I just got one for Cadence... it's too loose for him, though.  I also ordered it online so an exchange is out of the question. I don't think he'll fit into the XS as well. Also, do your dogs have trouble walking in it? The harness seems to really hinder Cadence's walking. He just looks generally uncomfortable in it..


----------



## Dogbert (Apr 20, 2010)

My dog lives to go jogging with me every morning. I will check this out. Thanks.


----------



## cshellenberger (Dec 2, 2006)

lucidity said:


> I just got one for Cadence... it's too loose for him, though.  I also ordered it online so an exchange is out of the question. I don't think he'll fit into the XS as well. Also, do your dogs have trouble walking in it? The harness seems to really hinder Cadence's walking. He just looks generally uncomfortable in it..


 
Try taking it all the way in and turning it upside down, is Cadence a pap? if so he most likely will need an XS and yes, if it's too big it will hinder his gait. I'd go to Petsmart and have them help you fit him for one.


----------



## lucidity (Nov 10, 2009)

Yeah, he's a Pap.. yikes, I think I got him the wrong size then.  I got the S, but from eBay, so I don't think I can exchange it. I have everything pretty much tightened to the max already but it's still a bit loose and the front strap looks really uncomfortable on him.


----------



## ruckusluvr (Sep 20, 2009)

i can never get mine to fit right! its too loose on the chest no matter what i do. but the next size down is WAAAYYY to small.


----------



## cshellenberger (Dec 2, 2006)

ruckusluvr said:


> i can never get mine to fit right! its too loose on the chest no matter what i do. but the next size down is WAAAYYY to small.


 
Turn it upside down and fasten the loop to a flat collar


----------



## ruckusluvr (Sep 20, 2009)

seriously?

hm, i didnt think of doing anything like that.


----------



## Inga (Jun 16, 2007)

I just burst out laughing thinking of how frustrated some of my dogs would have been if they were pulling and pulling and just kept spinning around to face me. It sounds like a great idea though. I am so glad it is working out so well for you and Hallie.


----------



## Jacksons Mom (Mar 12, 2010)

I looooveeddd these EZ walk harnesses! The 1st day we used it on Jackson at 6 months old he started walking perfect.


----------



## ruckusluvr (Sep 20, 2009)

everytime Lynn tries to pull, and gets turned back to me she starts barking and trying to pull again. and then she started pulling backwards! walking backwards to try to get out of the harness. but she realized that doesnt work either. Using it the normal way did not work on Lynn because it didnt fit right no matter what. i did put it on backwards and fasten the chest loop to her collar with the leash, and i can see this working wonderfully!
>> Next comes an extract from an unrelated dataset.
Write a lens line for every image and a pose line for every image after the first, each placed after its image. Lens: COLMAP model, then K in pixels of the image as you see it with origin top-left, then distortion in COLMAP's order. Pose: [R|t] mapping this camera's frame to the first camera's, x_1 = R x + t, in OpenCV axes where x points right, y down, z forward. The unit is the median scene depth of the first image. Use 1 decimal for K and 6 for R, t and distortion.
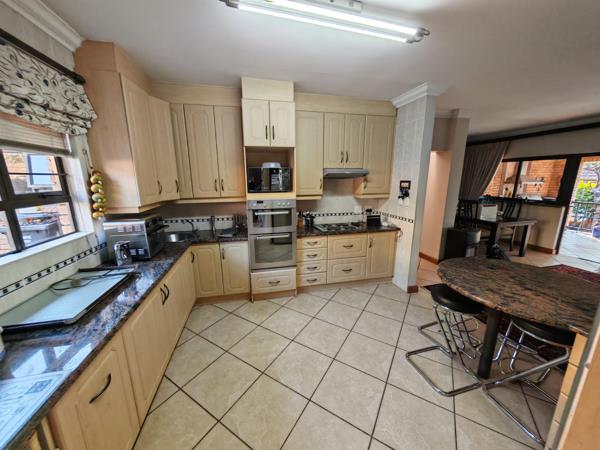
lens RADIAL K [[225.6, 0, 299.0], [0, 225.6, 226.0], [0, 0, 1]] dist [-0.004212, 0.000223]
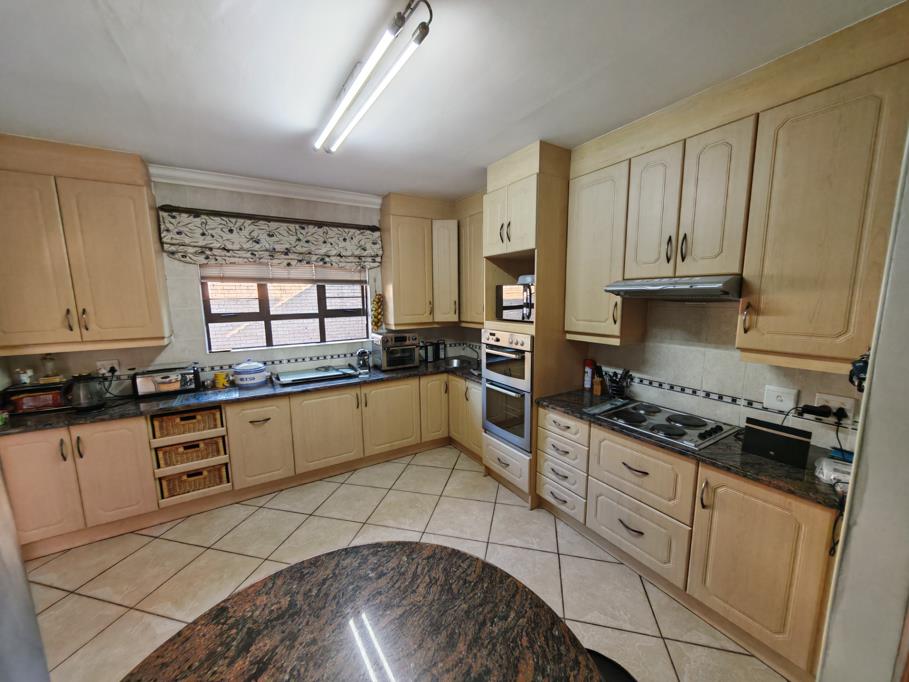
lens RADIAL K [[341.8, 0, 451.9], [0, 341.8, 341.7], [0, 0, 1]] dist [-0.004212, 0.000223]
pose [[0.315684, 0.129432, -0.939995, 1.304146], [-0.185568, 0.979945, 0.072613, -0.230962], [0.930542, 0.151511, 0.333371, 0.913626]]
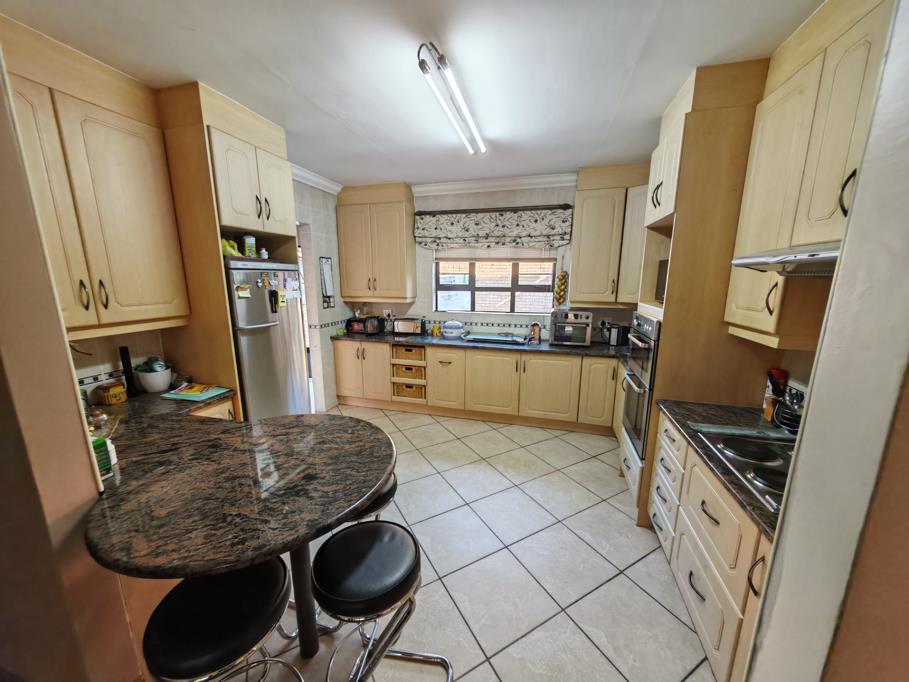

this harness did fit my other sheltie, Ruckus just fine. I guess my Lynn is shaped funny!


----------



## Mackaroni (May 18, 2010)

If this works on a Husky it ought to work great on my big-chested stubborn puller. The dog is an angel in all aspects except on the leash. I've tried the gentle leader but that didn't work too well. This seems to be the right move for Mack.


----------



## Miranda16 (Jan 17, 2010)

cshellenberger said:


> Turn it upside down and fasten the loop to a flat collar


how do you mean turn it upside down ... like flip it inside out so the buckles and everything go the right way .... or make the chest piece the piece that goes over the withers (sorry horse term) i guess it would be their shoulders


----------



## dakotajo (Jan 29, 2009)

interesting. Using it the right way never worked for my dog either, upside down hmmm..... I took it back awhile ago but still have her regular harness, I wonder if that would work for pulling using it upside down as well? except the loop would be under her chest? I know she doesn't like it when her leash gets caught between her legs running underneath her belly a bit, I wonder.... she is getting better but you know with those distractions


----------



## Doglight (Dec 10, 2019)

I haven't tried this sort of harness, so I ordered a similar PoyPet no pull harness today. Hoping it will work well.


----------



## Doglight (Dec 10, 2019)

^ Well, that didn't work. The whole harness just shifts to the side and stays there. The front hookup seems useless. Oh well.


----------